Korrektes Schriftdeutsch ist das jedenfalls nicht, eher Zielgruppenjargon. Anatol hat ja schon zwei hervorragende Alternativen vorgeschlagen.
Ich habe das so transkribiert, wie ich es höre
ich verstehe das auch so wie Du es notiert hast, nur “ressembler *aux* autres”, nicht “*les* autres”.
findet sich auch das mit den “à ses pôtes”.
falls jemand noch mit den windows-media-dateien hadert: ich nutze für fast alle video-formate den videolan-player; der kommt mit fast allem klar. 🙂
Für mich klingt’s nach ‘Babelfisch’ … vielleicht wollte die Agentur Geld sparen?

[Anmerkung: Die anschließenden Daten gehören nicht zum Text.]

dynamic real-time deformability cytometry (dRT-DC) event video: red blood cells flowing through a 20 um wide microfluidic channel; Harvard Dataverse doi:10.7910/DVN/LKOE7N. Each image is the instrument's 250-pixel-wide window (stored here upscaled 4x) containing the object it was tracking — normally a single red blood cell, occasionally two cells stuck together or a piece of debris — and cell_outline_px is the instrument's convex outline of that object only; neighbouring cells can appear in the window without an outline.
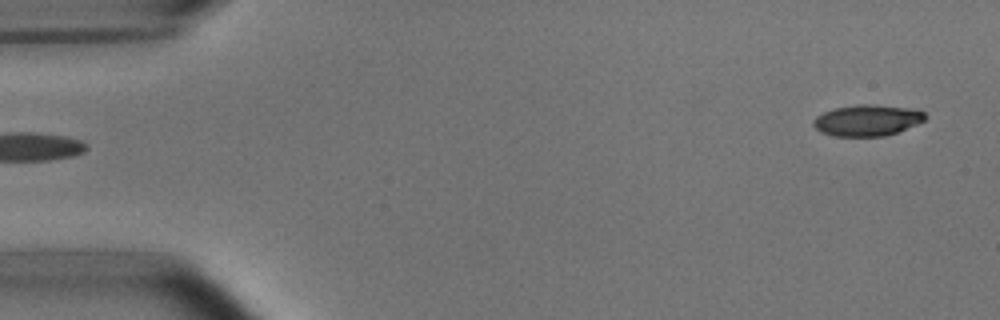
{"species": "common noctule bat (a hibernating species)", "species_latin": "Nyctalus noctula", "temperature_condition": "room temperature", "stored_images_in_passage": 5, "segment_of_instrument_passage": [2, 2], "camera_frame_rate_fps": 3000, "um_per_image_px": 0.085, "animal": {"sex": "male", "body_mass_g": 15.6}, "frame": {"image": 1, "passage_image": 5, "time_ms": 1.333, "image_size_px": [1000, 320], "cell_outline_px": [[928, 116], [924, 120], [916, 124], [896, 132], [884, 136], [836, 136], [820, 132], [812, 124], [812, 120], [816, 116], [824, 112], [836, 108], [856, 104], [872, 104], [912, 108], [924, 112]], "centroid_in_image_um": [73.7, 10.21], "position_along_channel_um": 11.3, "area_um2": 20.29}}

Hallo Indy (bei mir Nr. 4 der Beiträge): “Sinnhaftigkeit” habe ich nicht im Duden gefunden!? Allerdings ist es nur die PC-Version des Dudens; vielleicht steht es in der Papierversion?

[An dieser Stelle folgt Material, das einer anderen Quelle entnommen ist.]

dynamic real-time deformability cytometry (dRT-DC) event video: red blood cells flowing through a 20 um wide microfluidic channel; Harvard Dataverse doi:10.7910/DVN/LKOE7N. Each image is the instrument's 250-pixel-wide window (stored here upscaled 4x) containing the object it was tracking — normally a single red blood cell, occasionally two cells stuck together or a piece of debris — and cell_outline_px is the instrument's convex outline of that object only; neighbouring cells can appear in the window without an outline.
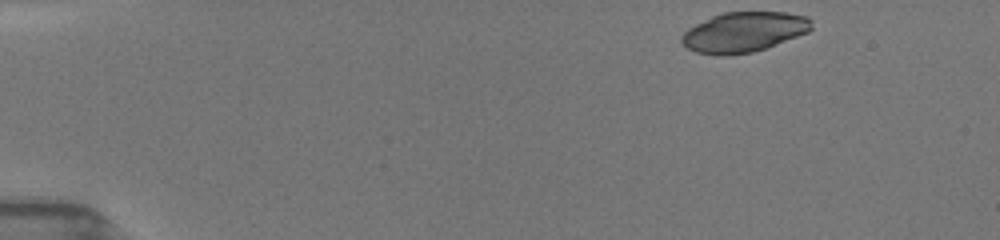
{"species": "common noctule bat (a hibernating species)", "species_latin": "Nyctalus noctula", "temperature_condition": "room temperature", "stored_images_in_passage": 21, "camera_frame_rate_fps": 3000, "um_per_image_px": 0.085, "animal": {"sex": "female", "body_mass_g": 19.5, "forearm_length_mm": 54.1}, "frame": {"image": 1, "passage_image": 1, "time_ms": 0.0, "image_size_px": [1000, 240], "cell_outline_px": [[812, 28], [808, 32], [764, 48], [752, 52], [728, 56], [716, 56], [696, 52], [688, 48], [680, 40], [680, 36], [688, 28], [712, 16], [724, 12], [784, 12], [808, 16], [812, 20]], "centroid_in_image_um": [63.21, 2.73], "position_along_channel_um": 21.8, "area_um2": 30.35}}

Hmmm … Das verwendete Format scheint tatsächlich auf Marktmachtmißbrauch seitens Microsoft zurückzuführen sein:
“Hi
We have no licence due to encode in this format
And the players are avalable on the differnts platforms MSW, MacOS, Linux
We need to be the most widely compatible with all the OS’s without the
obligation to download any specific player
That’s the reason we didn’t use QuickTime or DivX for example
Best regards”
Wenn ich das richtig verstehe, ist der Encoder von MS lizenzgebührenfrei zu verwenden, andere gebräuchliche Formate hingegen nicht …

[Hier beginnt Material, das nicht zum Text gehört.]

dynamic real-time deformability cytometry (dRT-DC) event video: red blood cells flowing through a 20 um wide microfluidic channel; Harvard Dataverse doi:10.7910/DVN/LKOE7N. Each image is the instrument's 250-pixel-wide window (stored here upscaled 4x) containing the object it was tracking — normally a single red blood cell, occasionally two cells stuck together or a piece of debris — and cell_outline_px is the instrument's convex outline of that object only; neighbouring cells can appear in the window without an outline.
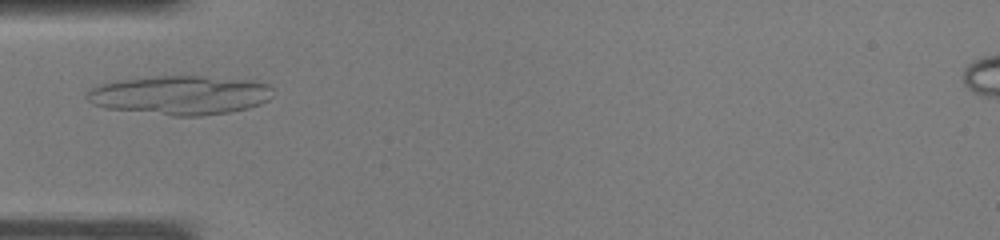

Jens, das mit der Lizenzkostenfreiheit mag ich nicht so recht glauben. Hier geht es wohl eher darum, dass man eine Windows-Media-Lizenz bereits eingekauft hat und außerdem der Masse der MS-Windows-Nutzer möglichst wenig Unannehmlichkeiten verursachen möchte. Von wegen, „we need to be the most widely compatible with all the OS’s without the
obligation to download any specific player“ — weder meine Macs, noch meine Linux-Rechner spielen das Windows-Media-Format ab, ohne, dass ich zusätzliche Codecs oder ganze Player installieren muss. Die Verantwortlichen wissen das vermutlich und verlassen sich einfach darauf, dass Mac- und *nix-Nutzer an das Nachinstallieren von Codecs gewöhnt sind und sich nicht beschweren werden. Die offensichtliche Lösung wäre, die Filmchen in wenigstens zwei Formaten anzubieten, von denen mindestens eins ein offener Standard sein müsste — vor allem, wenn die EU mit ihrer Anti-Microsoft-Strategie glaubwürdig sein möchte.
Ich werde mich nochmal an die Generaldirektion Gesundheit und Verbraucherschutz, die GD Wettbewerb, die GD Informationsgesellschaft und Medien und vielleicht noch irgendwelche Abgeordneten wenden …
Vielleicht ist “egal was” auch analog zu “sonst was” gebildet worden, was ja auch umgangssprachlich ist, aber weitaus gebräuchlicher. Weiß der Deibel, was die geritten hat…
Waren die Umlaute (in den Kommentaren) hier schon immer kaputt? Bemerke das gerade zum ersten Mal …
@Jens: Die sind alle in Ordnung. Evtl. mal im Browser mit der Zeichencodierung experimentieren (z.B. auf UTF‑8 oder ISO-8859–15 umstellen).
Jens, Hedemann, es gab gestern Serverprobleme, die unter anderem auch die Darstellung von Umlauten beeinträchtigt haben. Der Server wird in den nähchsten Tagen irgendwie PHP-mäßig umgestellt, so dass es sicher auch noch zu schwerwiegenderen Ausfällen kommen kann.